Rev. John Collard (our Interim Minister)

Dear Friends,

As the summer holiday season approaches, many of us will be grappling with the recent photography technique of the selfie.

I became aware of the selfie phenomenon a couple of years ago when we visited Rome and discovered that there were numerous street sellers hawking extendable sticks that looked like the kind of thing that lecturers used for pointing to the blackboard! I soon discovered that they were selfie-sticks. Essential equipment, when combined with your mobile phone, for taking your own picture in front of famous landmarks.

I’ve never owned a selfie-stick, but I have tried my hand at taking selfies none the less. My family pull my leg about how badly they often turn out - as I squint at the camera without really knowing what’s in it’s field of view. More often than not the answer is a portion of my arm, with a slightly worried expression on my face!

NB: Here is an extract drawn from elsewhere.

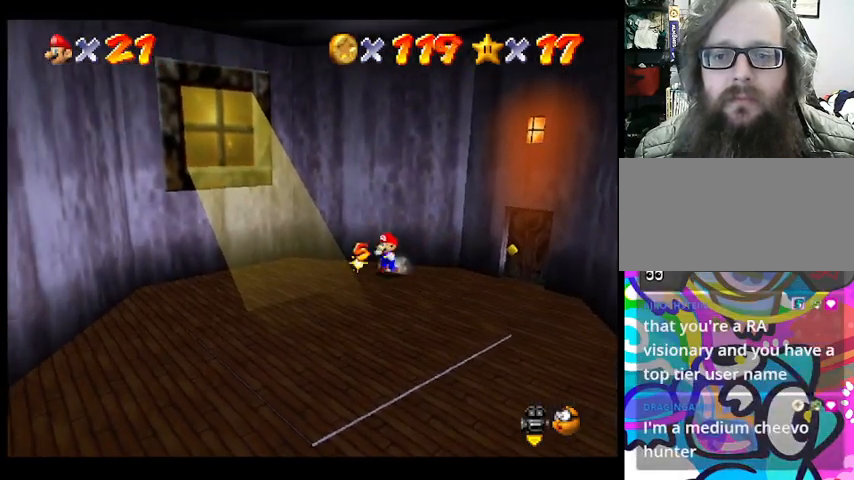
{"buttons": [], "left_stick": "right", "events": [[300, "left_stick", "right"]]}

It’s interesting to reflect whether the rise of the selfie reflects something deeper. Photos used to be of other people, although most of us would perhaps admit to finding pictures with us in them, the most interesting! Certainly our culture is more and more concerned with image and appearance. The peer pressure on young people to conform to the acceptable norms of appearance, dress and behaviour are stronger than ever. There is a strong current in our culture that stresses the importance of ‘I’ and ‘me’, sometimes ignoring ‘you’ in the process.

Yet one of the keys to happiness is surely in focussing on others and the world outside us, rather than being preoccupied with ‘me’.

In Christian terms this is given greater emphasis by the gospel teaching that those who try and put themselves at the front of the queue will end up at the back. Jesus constantly points to those who are disregarded and ignored as somehow embodying the values of the Kingdom of God: children, women, those suffering from contagious disease. In John chapter 13, Jesus recommends that his disciples follow his example by washing one another’s feet.

Humility and the desire to serve others are not only the motivations of the Kingdom of God, they may just be the way in which we teach yourselves that we are really not so important or interesting as we think. And paradoxically that may just be what sets us on the path to a happier and less self-obsessed society.

Towards the end of his life the Swiss psychologist Carl Jung observed that those of his patients who had enjoyed the happiest lives had been the ones who looked outward not inward, and who took an interest in the world outside their heads, in nature, art and science.

So maybe I’ll give up on the selfies and stick to taking pictures of others. Just hoping I’ll be in some of theirs!